Extreme temperature changes make people suffer breathing difficulties, headaches, body rashes, and other illnesses.
Climate change also distorts the natural habitats and lives of many plants and animals. For example, the survival of polar bears and penguins in icy regions are in danger, as they cannot survive anywhere else. Other plants and animals in warmer regions will die if temperatures suddenly become too cold for them.

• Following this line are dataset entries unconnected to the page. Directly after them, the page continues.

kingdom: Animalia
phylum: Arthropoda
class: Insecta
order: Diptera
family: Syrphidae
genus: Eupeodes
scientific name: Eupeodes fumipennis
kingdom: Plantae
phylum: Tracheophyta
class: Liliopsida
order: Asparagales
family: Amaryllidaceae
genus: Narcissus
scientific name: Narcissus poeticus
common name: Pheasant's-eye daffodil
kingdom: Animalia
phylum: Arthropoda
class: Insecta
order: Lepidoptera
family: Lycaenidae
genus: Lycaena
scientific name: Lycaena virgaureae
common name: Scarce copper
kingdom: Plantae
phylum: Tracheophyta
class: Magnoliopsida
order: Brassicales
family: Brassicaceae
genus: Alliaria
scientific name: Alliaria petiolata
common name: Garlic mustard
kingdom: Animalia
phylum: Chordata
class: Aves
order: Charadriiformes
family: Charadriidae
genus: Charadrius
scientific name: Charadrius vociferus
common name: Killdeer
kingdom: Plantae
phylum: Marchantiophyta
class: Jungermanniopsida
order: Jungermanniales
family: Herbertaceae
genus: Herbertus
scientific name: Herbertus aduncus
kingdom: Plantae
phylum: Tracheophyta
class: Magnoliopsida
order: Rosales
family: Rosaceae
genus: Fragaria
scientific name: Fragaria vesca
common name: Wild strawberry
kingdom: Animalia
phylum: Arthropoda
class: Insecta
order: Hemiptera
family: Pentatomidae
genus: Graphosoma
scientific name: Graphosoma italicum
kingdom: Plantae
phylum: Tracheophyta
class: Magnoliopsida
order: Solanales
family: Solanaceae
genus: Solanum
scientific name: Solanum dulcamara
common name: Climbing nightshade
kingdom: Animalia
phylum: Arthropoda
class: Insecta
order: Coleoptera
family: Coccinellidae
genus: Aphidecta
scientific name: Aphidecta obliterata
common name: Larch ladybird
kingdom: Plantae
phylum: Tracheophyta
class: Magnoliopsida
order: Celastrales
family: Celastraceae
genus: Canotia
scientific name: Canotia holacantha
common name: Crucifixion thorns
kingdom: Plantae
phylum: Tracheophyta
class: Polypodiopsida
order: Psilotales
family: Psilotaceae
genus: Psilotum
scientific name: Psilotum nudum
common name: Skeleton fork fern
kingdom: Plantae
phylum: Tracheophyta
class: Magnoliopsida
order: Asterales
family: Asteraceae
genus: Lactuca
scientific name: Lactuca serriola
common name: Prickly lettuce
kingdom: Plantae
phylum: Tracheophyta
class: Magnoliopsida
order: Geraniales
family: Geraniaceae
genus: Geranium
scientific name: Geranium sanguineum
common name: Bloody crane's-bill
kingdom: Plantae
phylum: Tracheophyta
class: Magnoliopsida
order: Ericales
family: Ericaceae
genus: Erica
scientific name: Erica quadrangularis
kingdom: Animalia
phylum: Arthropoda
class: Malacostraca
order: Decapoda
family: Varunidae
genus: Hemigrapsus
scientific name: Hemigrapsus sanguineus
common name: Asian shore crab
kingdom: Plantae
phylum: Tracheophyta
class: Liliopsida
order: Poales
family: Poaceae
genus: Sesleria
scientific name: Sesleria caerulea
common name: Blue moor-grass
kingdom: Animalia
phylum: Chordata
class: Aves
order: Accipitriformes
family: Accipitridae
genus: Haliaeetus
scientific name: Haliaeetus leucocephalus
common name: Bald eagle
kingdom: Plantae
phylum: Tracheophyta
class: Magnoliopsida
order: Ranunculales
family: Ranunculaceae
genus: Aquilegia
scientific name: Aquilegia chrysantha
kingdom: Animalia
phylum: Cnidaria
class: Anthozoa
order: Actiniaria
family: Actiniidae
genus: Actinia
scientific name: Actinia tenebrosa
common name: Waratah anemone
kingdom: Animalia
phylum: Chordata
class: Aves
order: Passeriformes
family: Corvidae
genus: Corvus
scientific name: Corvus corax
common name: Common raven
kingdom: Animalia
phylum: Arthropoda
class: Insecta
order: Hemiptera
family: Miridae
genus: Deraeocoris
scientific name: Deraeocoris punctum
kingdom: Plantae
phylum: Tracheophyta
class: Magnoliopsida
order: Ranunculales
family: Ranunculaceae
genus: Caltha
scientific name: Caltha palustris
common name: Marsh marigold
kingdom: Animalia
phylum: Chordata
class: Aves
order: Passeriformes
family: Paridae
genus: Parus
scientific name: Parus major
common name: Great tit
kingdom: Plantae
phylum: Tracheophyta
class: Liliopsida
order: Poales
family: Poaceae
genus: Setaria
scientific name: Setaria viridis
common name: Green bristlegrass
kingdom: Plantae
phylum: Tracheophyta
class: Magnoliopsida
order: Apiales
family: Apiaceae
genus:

The same amount of water in the water cycle will not be affected, but its timing, amounts, regularity, and distribution will be impacted. Mid- latitudes and dry subtropical regions may experience a reduction in water flow, while high latitudes and humid mid-latitude regions may have increased water flow. There may be streamflow uncertainty in many other regions because of reduced snow and ice storage. The availability of clean water may be affected too. For instance, the quality of lakes used for water supply could be impaired by the presence of algae producing toxins.
Did you know…
The Greenland and Antarctic ice sheets have decreased in mass. Data from NASA’s Gravity Recovery and Climate Experiment show Greenland lost 150 to 250 cubic kilometers (36 to 60 cubic miles) of ice per year between 2002 and 2006, while Antarctica lost about 152 cubic kilometers (36 cubic miles) of ice between 2002 and 2005. —Source: climate.nasa.gov
Today’s polar bears are facing a rapid loss of the sea ice where they hunt, breed, and, in some cases, den. Changes in their distribution or numbers affect the entire arctic ecosystem.
If Antarctica’s ice sheets melted, the world’s oceans would rise by 60 to 65 metres (200 – 210ft) – everywhere.